Anmerkung der Redaktion: (umk) Die Benennung möglicher Interessenkonflikte haben wir in der ERNÄHRUNGS UMSCHAU öfters thematisiert (3) – fällt doch auf, dass gerade im Vergleich zu medizinischen Journals bei Einreichungen im Bereich der Ernährungswissenschaft deutlich weniger Interessenkonflikte benannt werden. Sind die WissenschaftlerInnen unseres Forschungsgebietes weniger gut vernetzt oder besteht hier noch eine zu geringe Sensibilität? Denn die Aussage der ICME, dass sich „…Politiker, Entscheidungsträger, Patient und Öffentlichkeit bei der Meinungsbildung auf die Erklärungen verlassen muss“ gilt ja nicht nur auf dem Feld der Medizin, sondern ganz klar auch für die Ernährungsforschung. Die klare Benennung von Beziehungen und Aktivitäten dient aber nicht nur der Information der LeserInnen: Sie kann auch eine Hilfe für die AutorInnen sein, die eigenen Abhängigkeiten kritisch zu reflektieren. Eine einheitliche Checkliste – und ein verbindlicher einheitlicher Umgang auch in den wissenschaftlichen Redaktionen kann daher von Vorteil sein.

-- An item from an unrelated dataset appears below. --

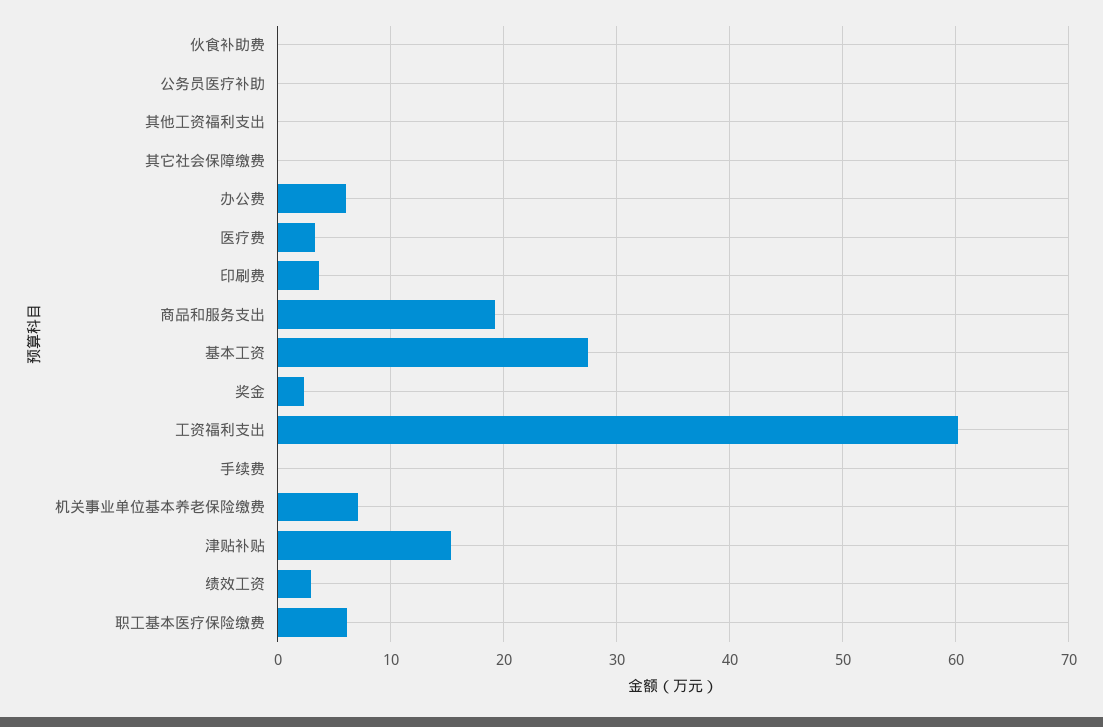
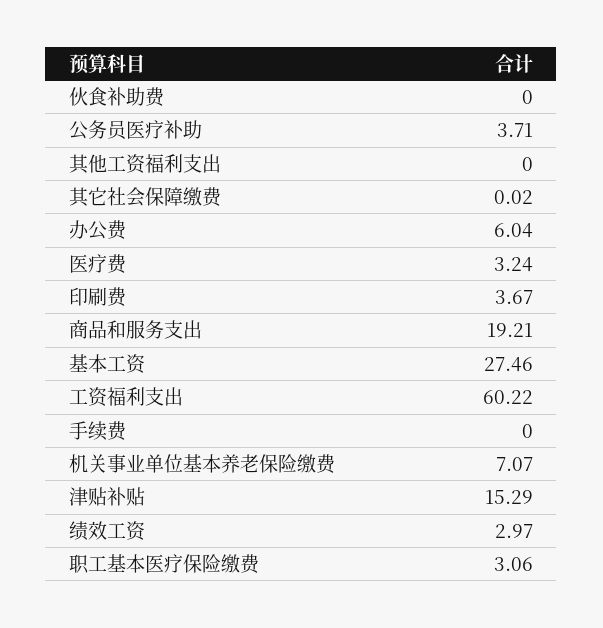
公务员医疗补助: 0 -> 3.71
奖金: 2 -> none
职工基本医疗保险缴费: 6 -> 3.06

Dass die ICME jetzt den Begriff (potenzieller) Interessenkonflikt durch das Kürzel ICME-Declaration ersetzen möchte, ist für mich allerdings problematisch: Es kann ein Versuch sein, den kritischen Aspekt Interessenkonflikt sprachlich und damit gedanklich zu retuschieren. Die Redaktion der ERNÄHRUNGS UMSCHAU wird den weiteren Prozess verfolgen und die Hinweise für AutorInnen bei Bedarf anpassen.

Literatur

  1. Bero L: Addressing bias and conflict of interest among biomedical researchers. JAMA. 2017; 317(17): 1723–4. doi:10.1001/jama.2017.3854
  2. Rubrin R: Backlash over meat dietary recommendations raises questions about corporate ties to nutrition scientists. JAMA. Published online January 15, 2020. doi:10.1001/jama.2019.21441
  3. Maid-Kohnert U: Wohl wahr. Wohl wahr? Interessenkonflikte in der ernährungswissenschaftlichen Forschung. Ernährungs Umschau 2013; 60(6): M314–5.
  4. Taichman DB, Backus J, Baethge C, et al.: A disclosure form for work submitted to medical journals— a proposal from the International Committee of Medical Journal Editors. Dtsch Arztebl Int 2020; 117: 61-3. DOI: 10.3238/ arztebl.2020.0061


Diesen Artikel finden Sie auch in ERNÄHRUNGS UMSCHAU 2/2020 auf Seite M70.